[Records from a dataset]

━━━━━━━━━━━━━━━━━━━━━━━━━━━━━━

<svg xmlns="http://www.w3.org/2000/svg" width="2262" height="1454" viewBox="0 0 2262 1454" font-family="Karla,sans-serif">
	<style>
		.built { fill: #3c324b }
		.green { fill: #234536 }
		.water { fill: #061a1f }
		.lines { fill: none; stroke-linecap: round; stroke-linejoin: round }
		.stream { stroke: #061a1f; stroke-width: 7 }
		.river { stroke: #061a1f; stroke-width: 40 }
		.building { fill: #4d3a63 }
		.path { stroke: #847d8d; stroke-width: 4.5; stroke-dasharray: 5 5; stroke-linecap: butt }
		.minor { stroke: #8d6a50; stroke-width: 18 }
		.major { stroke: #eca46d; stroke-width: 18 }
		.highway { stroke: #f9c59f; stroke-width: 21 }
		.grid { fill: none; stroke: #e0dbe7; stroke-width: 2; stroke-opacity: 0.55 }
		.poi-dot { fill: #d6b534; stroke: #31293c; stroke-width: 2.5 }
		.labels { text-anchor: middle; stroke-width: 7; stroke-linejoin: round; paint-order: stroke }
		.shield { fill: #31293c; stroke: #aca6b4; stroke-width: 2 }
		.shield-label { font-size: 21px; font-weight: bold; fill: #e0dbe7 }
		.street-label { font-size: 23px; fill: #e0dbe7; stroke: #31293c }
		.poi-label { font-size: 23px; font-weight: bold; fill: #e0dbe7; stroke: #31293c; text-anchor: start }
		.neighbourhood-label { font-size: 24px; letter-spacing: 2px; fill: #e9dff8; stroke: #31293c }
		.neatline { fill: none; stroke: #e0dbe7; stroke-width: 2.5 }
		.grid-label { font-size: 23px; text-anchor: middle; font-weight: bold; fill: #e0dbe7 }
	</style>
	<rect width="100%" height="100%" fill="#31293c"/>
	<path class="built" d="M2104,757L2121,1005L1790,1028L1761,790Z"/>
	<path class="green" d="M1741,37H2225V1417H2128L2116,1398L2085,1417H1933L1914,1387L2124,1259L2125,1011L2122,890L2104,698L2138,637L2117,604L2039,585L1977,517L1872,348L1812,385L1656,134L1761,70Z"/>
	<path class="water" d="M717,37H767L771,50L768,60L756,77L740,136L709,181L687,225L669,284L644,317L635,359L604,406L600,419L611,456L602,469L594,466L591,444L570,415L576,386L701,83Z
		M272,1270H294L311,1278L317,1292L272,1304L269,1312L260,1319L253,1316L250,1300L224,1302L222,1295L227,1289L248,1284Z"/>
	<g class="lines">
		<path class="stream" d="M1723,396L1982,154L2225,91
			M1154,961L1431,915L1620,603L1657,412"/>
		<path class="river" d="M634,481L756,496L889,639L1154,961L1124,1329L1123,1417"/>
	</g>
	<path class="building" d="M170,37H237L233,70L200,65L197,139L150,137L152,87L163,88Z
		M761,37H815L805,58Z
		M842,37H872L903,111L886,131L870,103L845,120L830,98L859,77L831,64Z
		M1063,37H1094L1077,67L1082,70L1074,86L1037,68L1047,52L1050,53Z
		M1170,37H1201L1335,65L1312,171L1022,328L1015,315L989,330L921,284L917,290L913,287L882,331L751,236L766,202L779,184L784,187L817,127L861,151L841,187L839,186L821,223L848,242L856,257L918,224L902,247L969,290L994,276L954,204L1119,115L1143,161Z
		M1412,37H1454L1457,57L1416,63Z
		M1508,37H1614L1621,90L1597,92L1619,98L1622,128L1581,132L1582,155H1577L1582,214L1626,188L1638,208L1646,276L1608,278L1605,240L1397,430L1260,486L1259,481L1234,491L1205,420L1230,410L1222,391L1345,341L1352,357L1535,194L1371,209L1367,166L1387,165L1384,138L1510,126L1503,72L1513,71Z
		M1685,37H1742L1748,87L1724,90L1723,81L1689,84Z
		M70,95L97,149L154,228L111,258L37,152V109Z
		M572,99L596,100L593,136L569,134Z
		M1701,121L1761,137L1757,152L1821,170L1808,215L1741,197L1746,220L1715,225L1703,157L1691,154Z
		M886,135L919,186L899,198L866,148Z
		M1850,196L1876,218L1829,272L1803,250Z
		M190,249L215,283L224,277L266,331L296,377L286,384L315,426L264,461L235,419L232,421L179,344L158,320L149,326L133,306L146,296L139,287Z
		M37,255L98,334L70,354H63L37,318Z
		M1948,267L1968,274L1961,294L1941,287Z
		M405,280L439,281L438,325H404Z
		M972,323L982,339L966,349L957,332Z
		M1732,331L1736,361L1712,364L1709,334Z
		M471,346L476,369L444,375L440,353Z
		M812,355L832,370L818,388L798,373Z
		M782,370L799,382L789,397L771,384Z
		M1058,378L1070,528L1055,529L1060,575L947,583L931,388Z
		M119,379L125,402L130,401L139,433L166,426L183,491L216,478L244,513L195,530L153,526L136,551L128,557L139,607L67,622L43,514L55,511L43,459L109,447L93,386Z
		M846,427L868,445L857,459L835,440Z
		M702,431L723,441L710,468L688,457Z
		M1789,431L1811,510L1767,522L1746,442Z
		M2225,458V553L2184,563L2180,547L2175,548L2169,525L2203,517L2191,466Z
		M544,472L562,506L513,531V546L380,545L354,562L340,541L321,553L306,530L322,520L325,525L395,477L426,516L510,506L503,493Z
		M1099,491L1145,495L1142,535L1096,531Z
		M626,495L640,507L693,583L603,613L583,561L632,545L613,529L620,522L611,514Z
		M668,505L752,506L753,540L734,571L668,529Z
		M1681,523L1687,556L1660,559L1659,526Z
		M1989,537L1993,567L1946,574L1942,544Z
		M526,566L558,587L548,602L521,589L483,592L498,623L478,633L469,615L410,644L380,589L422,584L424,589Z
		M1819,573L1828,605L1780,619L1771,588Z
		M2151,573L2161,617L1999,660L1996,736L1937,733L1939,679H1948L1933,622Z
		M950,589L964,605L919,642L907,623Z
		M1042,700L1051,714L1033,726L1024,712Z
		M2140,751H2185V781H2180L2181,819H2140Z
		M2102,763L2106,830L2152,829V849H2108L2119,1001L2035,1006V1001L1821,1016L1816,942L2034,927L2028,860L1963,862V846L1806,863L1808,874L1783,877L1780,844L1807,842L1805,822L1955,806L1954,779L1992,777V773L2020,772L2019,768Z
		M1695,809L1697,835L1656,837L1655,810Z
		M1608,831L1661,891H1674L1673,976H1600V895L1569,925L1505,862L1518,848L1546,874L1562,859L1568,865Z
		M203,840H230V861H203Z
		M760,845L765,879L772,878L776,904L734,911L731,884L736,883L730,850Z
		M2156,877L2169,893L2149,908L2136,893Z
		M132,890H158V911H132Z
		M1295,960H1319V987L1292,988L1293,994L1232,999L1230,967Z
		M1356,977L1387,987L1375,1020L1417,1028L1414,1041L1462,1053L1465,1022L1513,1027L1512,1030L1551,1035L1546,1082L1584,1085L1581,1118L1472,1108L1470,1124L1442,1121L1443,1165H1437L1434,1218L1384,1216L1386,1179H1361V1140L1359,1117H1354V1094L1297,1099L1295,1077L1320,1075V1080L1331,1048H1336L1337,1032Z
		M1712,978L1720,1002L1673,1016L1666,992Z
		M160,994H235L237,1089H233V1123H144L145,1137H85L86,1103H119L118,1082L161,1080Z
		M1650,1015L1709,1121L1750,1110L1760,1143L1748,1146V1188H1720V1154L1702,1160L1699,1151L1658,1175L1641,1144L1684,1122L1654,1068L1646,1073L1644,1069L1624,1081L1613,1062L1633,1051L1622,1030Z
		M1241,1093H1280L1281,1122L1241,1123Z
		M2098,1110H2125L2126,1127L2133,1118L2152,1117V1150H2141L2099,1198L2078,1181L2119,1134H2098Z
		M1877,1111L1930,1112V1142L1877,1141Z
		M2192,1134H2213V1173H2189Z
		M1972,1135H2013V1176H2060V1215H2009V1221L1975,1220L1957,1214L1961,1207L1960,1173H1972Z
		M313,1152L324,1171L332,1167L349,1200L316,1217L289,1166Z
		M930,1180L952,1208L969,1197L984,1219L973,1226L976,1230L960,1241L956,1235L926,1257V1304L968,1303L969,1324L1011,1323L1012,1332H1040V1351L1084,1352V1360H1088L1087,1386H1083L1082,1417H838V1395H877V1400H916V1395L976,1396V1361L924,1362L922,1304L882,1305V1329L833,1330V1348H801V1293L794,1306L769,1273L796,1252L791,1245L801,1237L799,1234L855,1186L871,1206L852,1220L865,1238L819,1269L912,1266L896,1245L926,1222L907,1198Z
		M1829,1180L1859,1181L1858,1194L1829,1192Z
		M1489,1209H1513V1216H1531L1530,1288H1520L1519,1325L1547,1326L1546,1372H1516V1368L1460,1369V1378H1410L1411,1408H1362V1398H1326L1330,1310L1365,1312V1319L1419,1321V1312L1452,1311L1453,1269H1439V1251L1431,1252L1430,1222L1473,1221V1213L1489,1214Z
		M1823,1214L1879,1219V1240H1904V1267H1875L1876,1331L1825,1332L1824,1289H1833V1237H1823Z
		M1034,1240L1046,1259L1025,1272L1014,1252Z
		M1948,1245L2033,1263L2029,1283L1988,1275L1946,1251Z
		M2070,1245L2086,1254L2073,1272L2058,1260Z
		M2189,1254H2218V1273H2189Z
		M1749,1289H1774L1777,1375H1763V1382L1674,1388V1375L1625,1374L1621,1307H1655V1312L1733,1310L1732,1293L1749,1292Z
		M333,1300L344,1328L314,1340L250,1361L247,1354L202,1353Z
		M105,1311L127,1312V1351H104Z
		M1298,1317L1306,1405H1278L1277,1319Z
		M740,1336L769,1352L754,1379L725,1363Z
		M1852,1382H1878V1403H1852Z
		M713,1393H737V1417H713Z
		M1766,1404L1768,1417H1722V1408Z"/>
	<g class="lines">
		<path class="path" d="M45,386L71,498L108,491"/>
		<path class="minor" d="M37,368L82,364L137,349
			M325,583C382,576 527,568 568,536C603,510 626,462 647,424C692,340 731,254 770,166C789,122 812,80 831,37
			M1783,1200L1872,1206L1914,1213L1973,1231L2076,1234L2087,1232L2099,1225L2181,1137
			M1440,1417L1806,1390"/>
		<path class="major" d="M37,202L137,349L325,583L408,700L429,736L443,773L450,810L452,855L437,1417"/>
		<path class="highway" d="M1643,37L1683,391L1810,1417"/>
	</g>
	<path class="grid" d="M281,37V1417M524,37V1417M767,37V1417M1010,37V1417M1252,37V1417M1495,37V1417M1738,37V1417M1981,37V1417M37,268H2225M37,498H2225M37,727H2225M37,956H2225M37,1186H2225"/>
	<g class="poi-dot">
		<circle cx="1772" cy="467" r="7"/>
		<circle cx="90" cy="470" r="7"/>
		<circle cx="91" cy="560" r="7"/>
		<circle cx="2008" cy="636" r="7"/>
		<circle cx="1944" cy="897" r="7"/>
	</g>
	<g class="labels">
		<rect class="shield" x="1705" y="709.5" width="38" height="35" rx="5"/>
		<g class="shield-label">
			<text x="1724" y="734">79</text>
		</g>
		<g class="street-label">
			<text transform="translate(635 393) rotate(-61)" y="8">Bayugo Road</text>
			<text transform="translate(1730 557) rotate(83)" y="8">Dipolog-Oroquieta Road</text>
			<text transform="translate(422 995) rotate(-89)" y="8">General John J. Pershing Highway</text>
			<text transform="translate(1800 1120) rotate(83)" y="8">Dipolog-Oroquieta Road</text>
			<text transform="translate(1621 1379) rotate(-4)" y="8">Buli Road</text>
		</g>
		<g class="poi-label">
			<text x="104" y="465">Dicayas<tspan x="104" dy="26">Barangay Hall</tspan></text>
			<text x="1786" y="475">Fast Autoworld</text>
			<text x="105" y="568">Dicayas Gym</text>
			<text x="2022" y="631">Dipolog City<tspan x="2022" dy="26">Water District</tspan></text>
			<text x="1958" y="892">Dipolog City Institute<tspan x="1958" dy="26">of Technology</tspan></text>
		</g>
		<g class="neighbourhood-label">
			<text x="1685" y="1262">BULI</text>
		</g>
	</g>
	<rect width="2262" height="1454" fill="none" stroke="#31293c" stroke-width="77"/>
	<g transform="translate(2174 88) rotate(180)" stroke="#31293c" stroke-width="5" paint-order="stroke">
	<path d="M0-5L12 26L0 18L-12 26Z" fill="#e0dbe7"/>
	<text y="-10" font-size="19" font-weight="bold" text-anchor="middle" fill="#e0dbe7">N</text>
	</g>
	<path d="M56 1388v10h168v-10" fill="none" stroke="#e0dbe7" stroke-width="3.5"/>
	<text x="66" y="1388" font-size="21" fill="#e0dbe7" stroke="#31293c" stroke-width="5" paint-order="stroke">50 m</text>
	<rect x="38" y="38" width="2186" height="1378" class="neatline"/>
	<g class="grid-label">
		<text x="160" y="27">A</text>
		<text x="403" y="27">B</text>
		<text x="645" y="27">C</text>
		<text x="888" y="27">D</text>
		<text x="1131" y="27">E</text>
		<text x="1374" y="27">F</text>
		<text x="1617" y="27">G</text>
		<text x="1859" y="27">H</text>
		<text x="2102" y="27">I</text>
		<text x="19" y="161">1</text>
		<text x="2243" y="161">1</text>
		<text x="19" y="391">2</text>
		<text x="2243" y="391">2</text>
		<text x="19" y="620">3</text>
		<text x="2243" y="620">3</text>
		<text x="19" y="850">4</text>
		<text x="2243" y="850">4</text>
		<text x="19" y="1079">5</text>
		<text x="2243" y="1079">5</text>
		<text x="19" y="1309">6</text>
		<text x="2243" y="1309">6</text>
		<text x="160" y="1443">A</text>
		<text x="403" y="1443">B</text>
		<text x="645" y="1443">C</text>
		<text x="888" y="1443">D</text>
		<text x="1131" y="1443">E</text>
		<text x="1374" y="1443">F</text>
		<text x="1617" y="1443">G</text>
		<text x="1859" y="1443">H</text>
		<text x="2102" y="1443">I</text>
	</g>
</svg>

━━━━━━━━━━━━━━━━━━━━━━━━━━━━━━

What needs to be done -
How many lines in these entries contain the string "linejoin"? State the number and nothing more.

Answer area -
2